If he hadn’t made the choice to take those social risks, climbing that sycamore tree, would he and Jesus have found each other? Making that choice positioned him to grow in faith, in stature, in relationship with God and with his world.

So what kind of climbing and reaching do you need to do? I asked that question in a roomful of Sweet Brook residents, wondering if I wasn’t pushing the story a little too hard.

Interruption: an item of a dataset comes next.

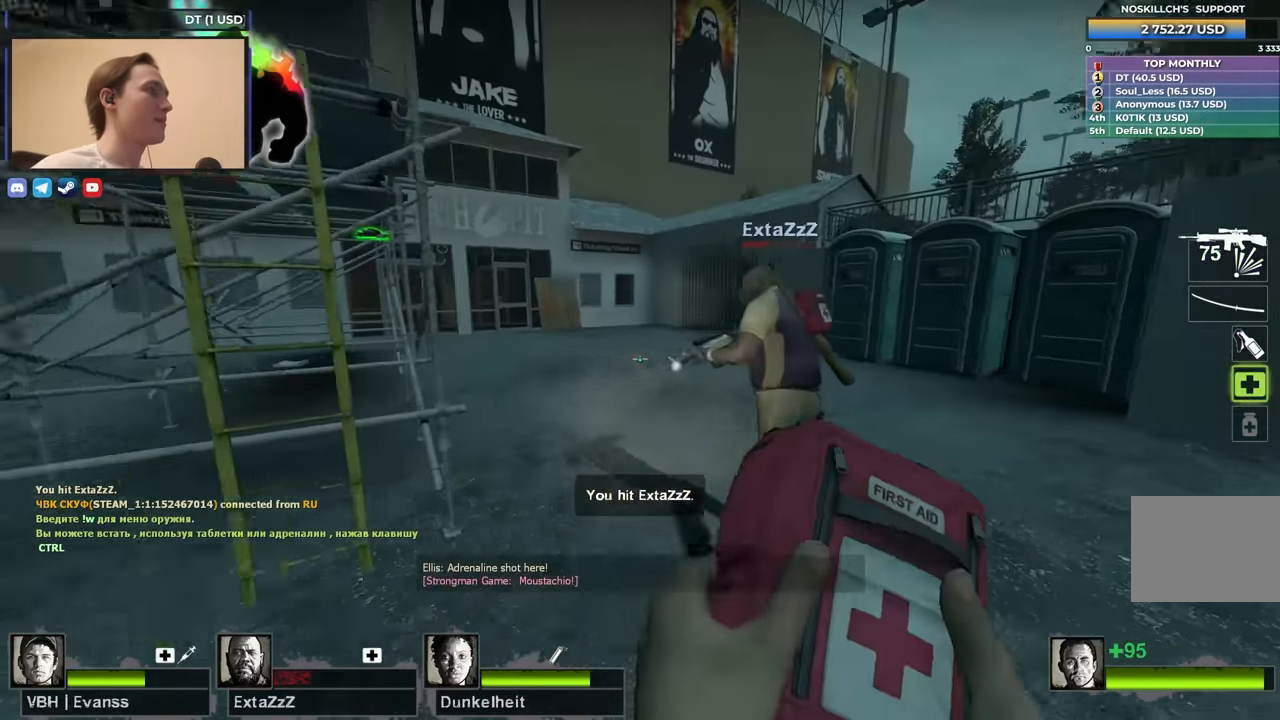
{"keys": [], "events": [[150, "d", "up"], [250, "w", "up"]]}
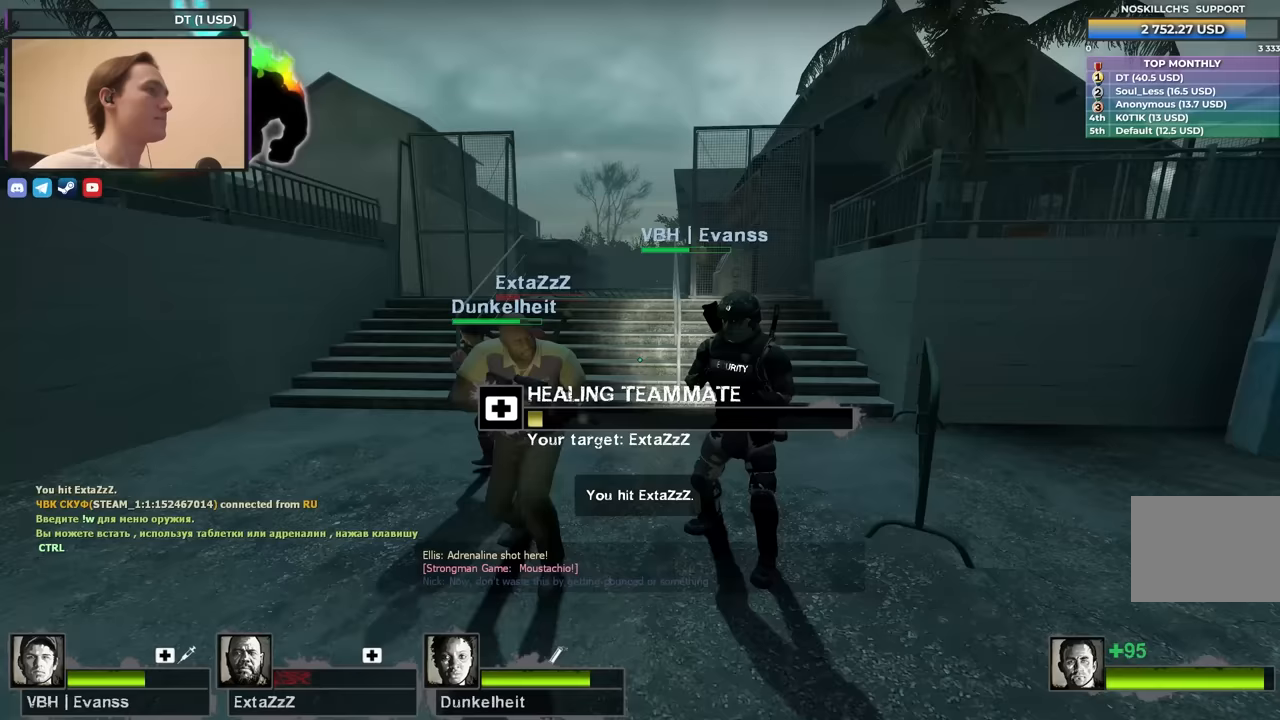
{"keys": [], "events": []}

“Believe in God,” answered Owen from the back row. I told him I thought that was a great answer. “Go to church,” he said, moments later. Owen was on a roll.

In just a few moments, it will be your turn to answer. Pay attention to the baptismal covenant, appreciate how each answer you make to each of these questions I will ask is a tree worth climbing in order to grow in faith, in stature, and in relationship with God and with God’s reign of respect, lovingkindness, peace, and justice in this world.

It isn’t often that we gather in church on Hallowe’en. It isn’t often that one is baptized on Hallowe’en, and today three of our children will take that step. ZoĆ«, Ava, and Benedict will become members of a family larger than their first families. Like their original families, their church family is blessed with people who will help them see and know and love God, people whose examples keep hallowing God’s name, saints we call them.

And as these children grow in their discovery of how God loves them, how Jesus stands with them, how the Spirit of God moves through them in love, they will find power to make choices in their sometimes brutal world, choices that can turn their world upside down and make it turn around right, like choosing to sit at lunch with a child who is alone, and choosing to confront bullying when they see it, and not giving in when the price of popularity is just too much to pay.

When the church was young, many centuries ago, long before there was a Hallowe’en, each newly baptized person would be given a plain white garment to wear. It was meant to remind them that when they were baptized, they put on the Lord Jesus Christ like a magnificent cloak, wearing his love in the world—sort of like Harry Potter’s cloak, but not to make them invisible; rather, to make Jesus’s love visible, the kind of costume that fills the imagination and invites one to become who he or she truly is.